Ohio University

Symposium shows off collaborative medical research at its best

Symposium shows off collaborative medical research at its best

More than 100 people took part June 12 in the third annual International Symposium on Growth Hormone and Metabolism at the Ohio University Heritage College of Osteopathic Medicine. The gathering brought together scientific experts from the college and around the world to discuss new research on growth hormone (GH) and its use in treating conditions such as obesity, diabetes and acromegaly.

Featuring faculty and student presenters from HCOM and Ohio University’s Edison Biotechnology Institute (EBI), as well as speakers from university hospitals in Denmark, The Netherlands and Brazil, the symposium embodied the kind of collaboration across international and disciplinary borders that leaders of the university and medical school see as key to further advancements in health research and clinical care.

“By attending today’s symposium, you have made a conscious decision to surround yourself with a vibrant network of individuals who will challenge you and provide you with new perspectives,” Ohio University President M. Duane Nellis, Ph.D., told the participants. “That’s a critical component of innovation, and I think it’s a critical component of higher education today.” Nellis said the symposium highlights “how important these global connections are in advancing our discoveries.”
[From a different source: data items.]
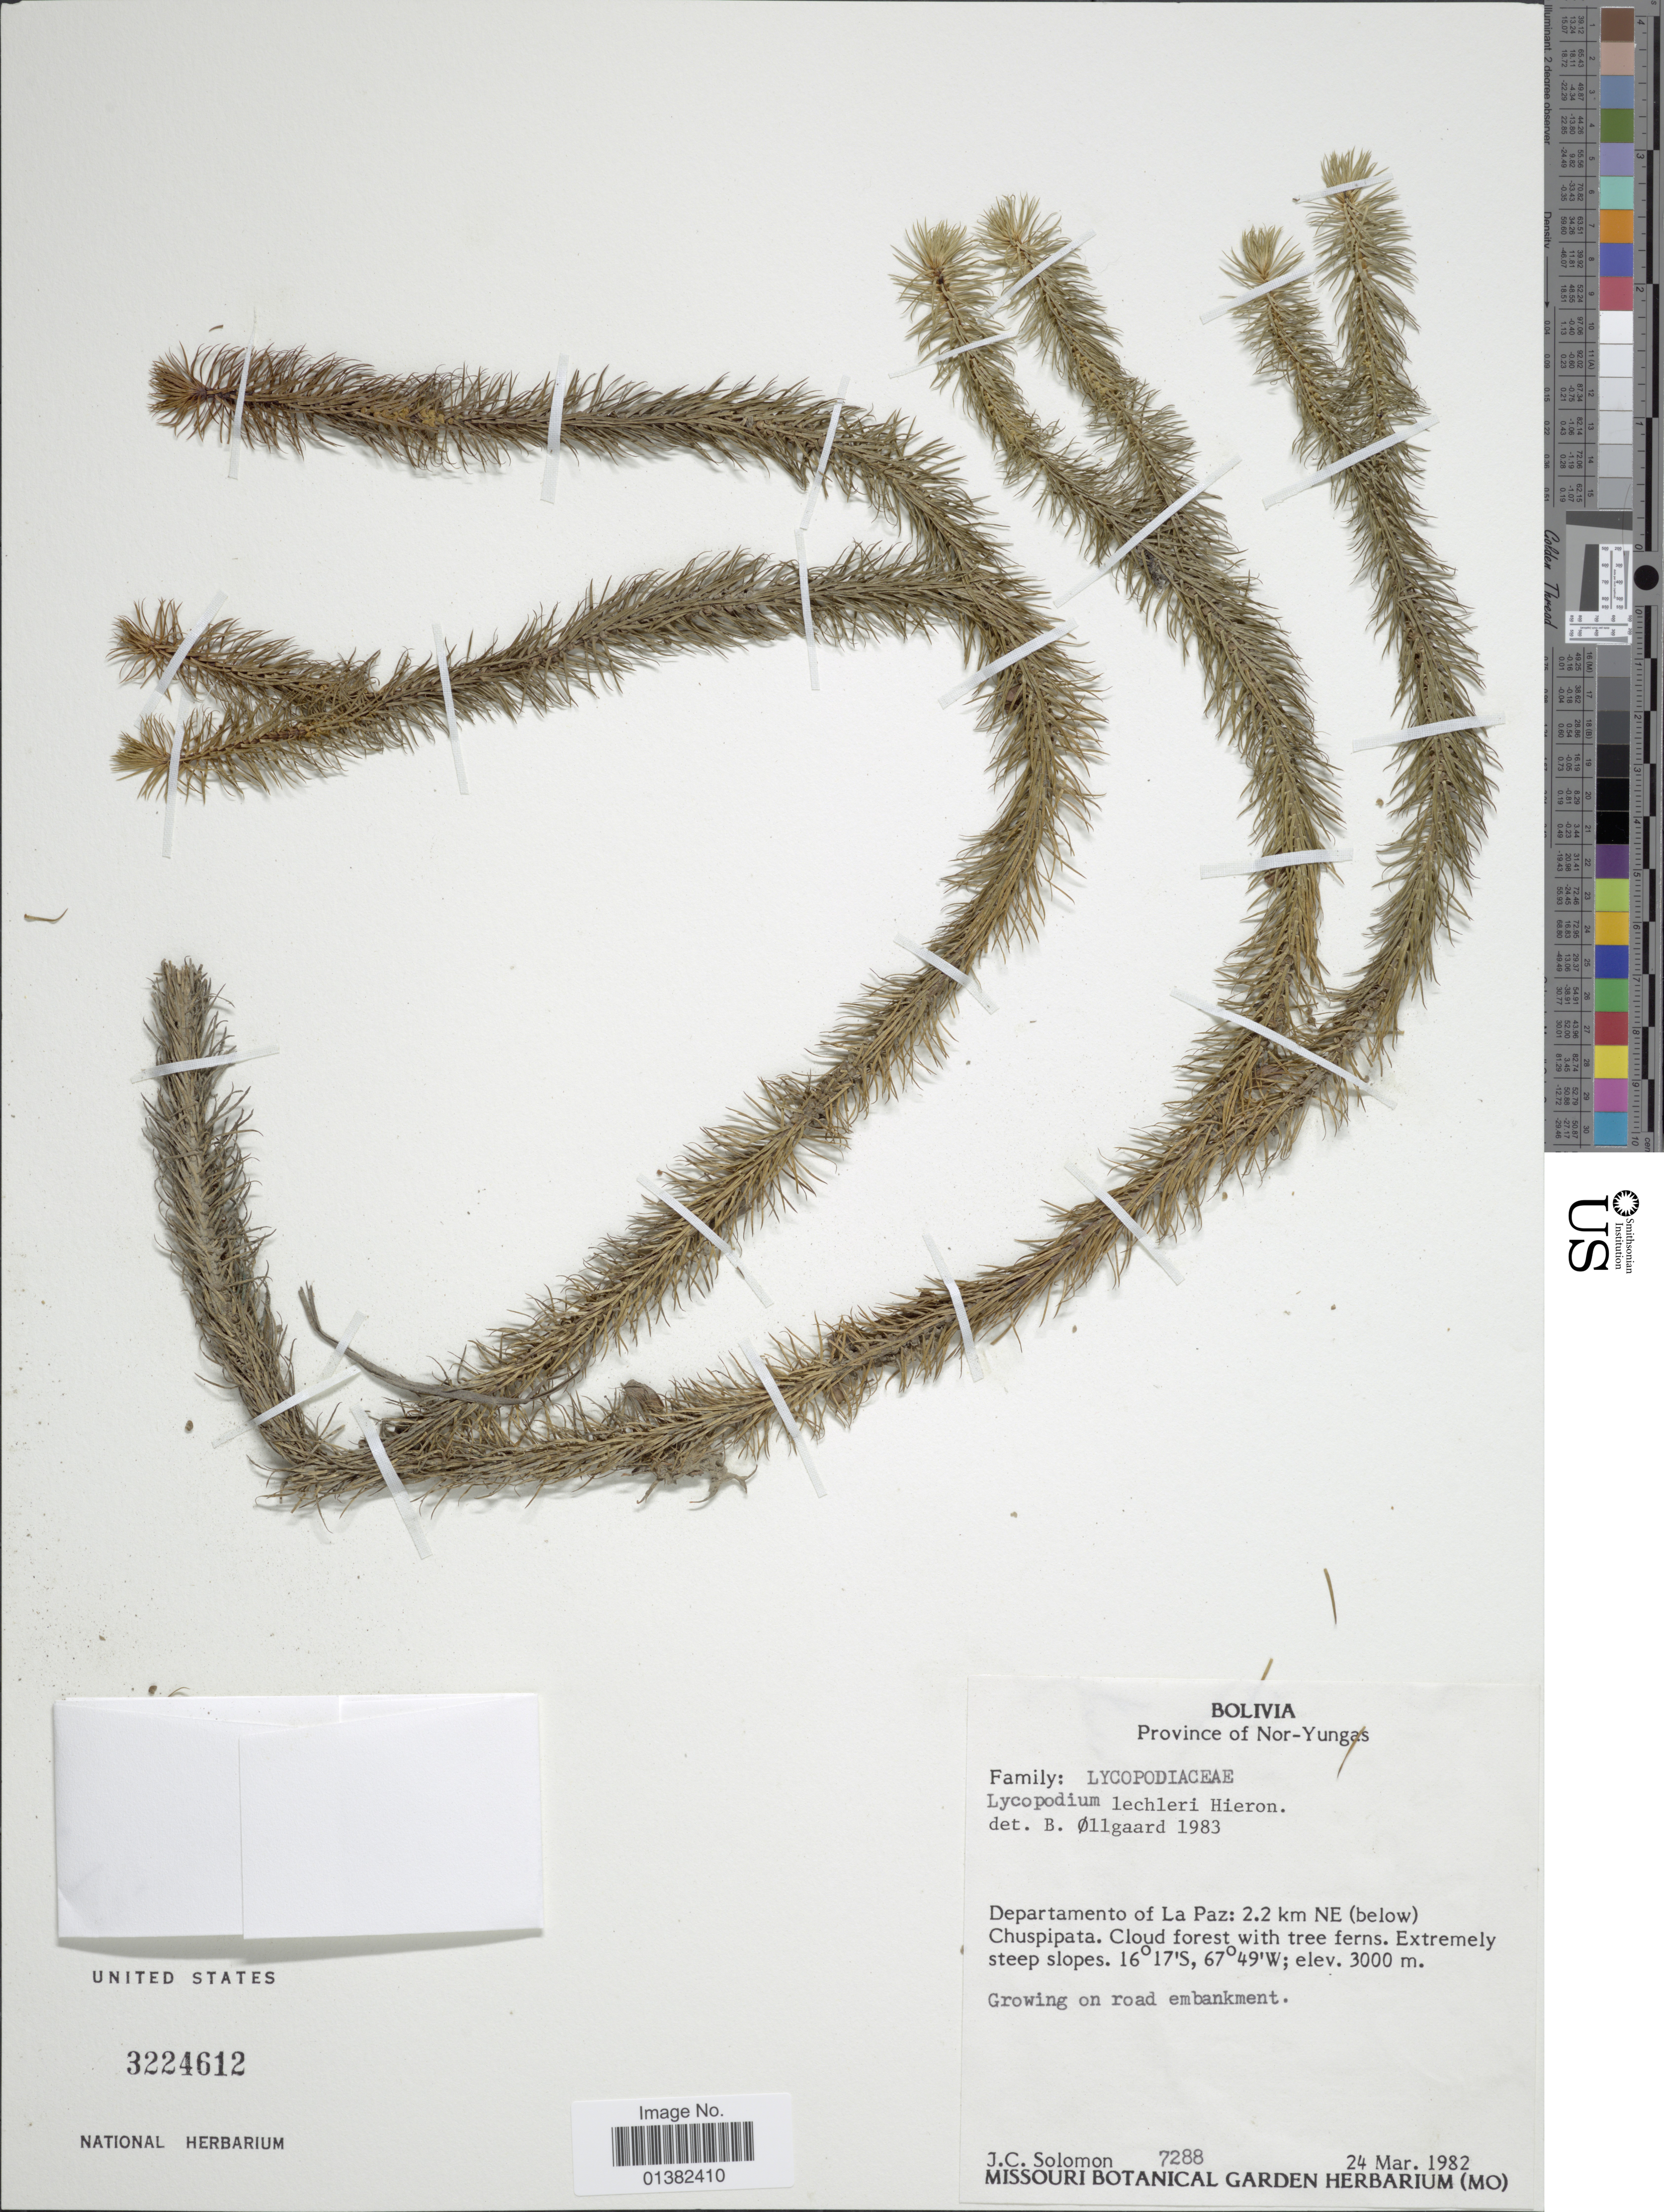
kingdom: Plantae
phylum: Tracheophyta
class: Lycopodiopsida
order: Lycopodiales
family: Lycopodiaceae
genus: Phlegmariurus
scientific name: Phlegmariurus hippurideus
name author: (Christ) B. Øllg.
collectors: J. C. Solomon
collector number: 7288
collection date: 1982-03-24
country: Bolivia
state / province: La Paz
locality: Province of Nor-Yungas, 2.2 km NE (below) Chuspipata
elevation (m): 3000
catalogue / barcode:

Ken Johnson, D.O., Heritage College executive dean and OHIO chief medical affairs officer, said that as a family medicine physician by training, he was excited to listen in on the interplay among top clinicians and researchers as they shared information and asked each other questions.

“I was just so impressed with the science and the fellowship and the discovery going on here today,” Johnson said. “I learned a lot – and I also couldn’t believe how much I had forgotten!”

A continuing partnership

The symposium is partly the product of an ongoing collaboration between Heritage College and EBI basic scientists and physician scientists from Europe and Brazil.  Among other areas of GH research, these groups  have joined forces to work out the many implications of the seminal GH research that was done in the early 1990s by scientists led by John Kopchick, Ph.D., holder of the Milton and Lawrence H. Goll Eminent Scholar Endowed Professorship of Molecular and Cellular Biology at the Heritage College.

This research led to the discovery of pegvisomant, a drug that inhibits the effect of GH in humans, which came as a godsend to many patients suffering from acromegaly, a chronic disease causing excessive organ and bone growth. In addition to earning Ohio University tens of millions of dollars in drug royalties, the research has opened multiple avenues of GH research in areas beyond acromegaly.

Johnson praised Kopchick for his ongoing contributions to patient health and to the college’s research mission. “His work, and the millions that it has earned for Ohio University, has continued to give back in so many different ways for our students and for our faculty, and has opened up many new pathways for us in thinking about obesity, diabetes, cancer and aging,” Johnson said.

Symposium keynote speaker A.J. van der Lely, M.D., Ph.D., is chief and professor of clinical endocrinology in the department of medicine, endocrinology section, of Erasmus Medical Center in The Netherlands. He said there is continual interaction between clinical work at Erasmus, where physicians use pegvisomant to treat acromegaly patients, and research done at the Heritage College, which suggests new treatment methods and drug combinations for clinicians to try.

“With this data from the lab and our data from the clinic, we can start to collaborate on new actions of growth hormone and the growth hormone - insulin system in cell tissues as well as in humans,” van der Lely said. For acromegaly patients, he said, this collaboration has meant “dramatic improvement. It’s fair to say now that there is almost no acromegaly patient whose condition cannot be controlled by a combination of drugs or one drug alone.”

Looking at growth hormone from many angles

Presentations at the symposium were grouped thematically, with a session focusing on GH and lipolysis (fat burning); one on GH therapy; one on GH’s influence on specific tissues of the body; and one on GH and acromegaly. Clearly, Kopchick suggested, the Heritage College is playing a key role in an important research network whose work was displayed at the symposium.

In the area of GH and its effect on fat, for example, he said, “right here, at Ohio University Heritage College of Osteopathic Medicine, truly we have in this room the leaders on the action of growth hormone on adipose tissue. There are others who study it, but this collection is as good as it gets.”

Kopchick said GH research has held a consistent fascination for him, as the hormone’s effects have implications for so many metabolic conditions. “It affects the extremes of metabolism. That’s my passion,” he explained. Best of all, he suggested, is knowing how much suffering has been relieved as a result of GH research.

“What’s really important is the effect on the patients,” he said. “It’s humbling. It gives me chills.”

The symposium was capped by van der Lely’s keynote remarks, given as the John J. Kopchick Distinguished Lecture for 2019. Last year, the college announced it was creating the lecture in honor of Kopchick’s love of learning and his impact on translational research throughout the world.

The symposium took place in Irvine Hall in Athens. It was sponsored by the Heritage College, Genus Lifesciences and Pfizer, as well a number of entities within Ohio University.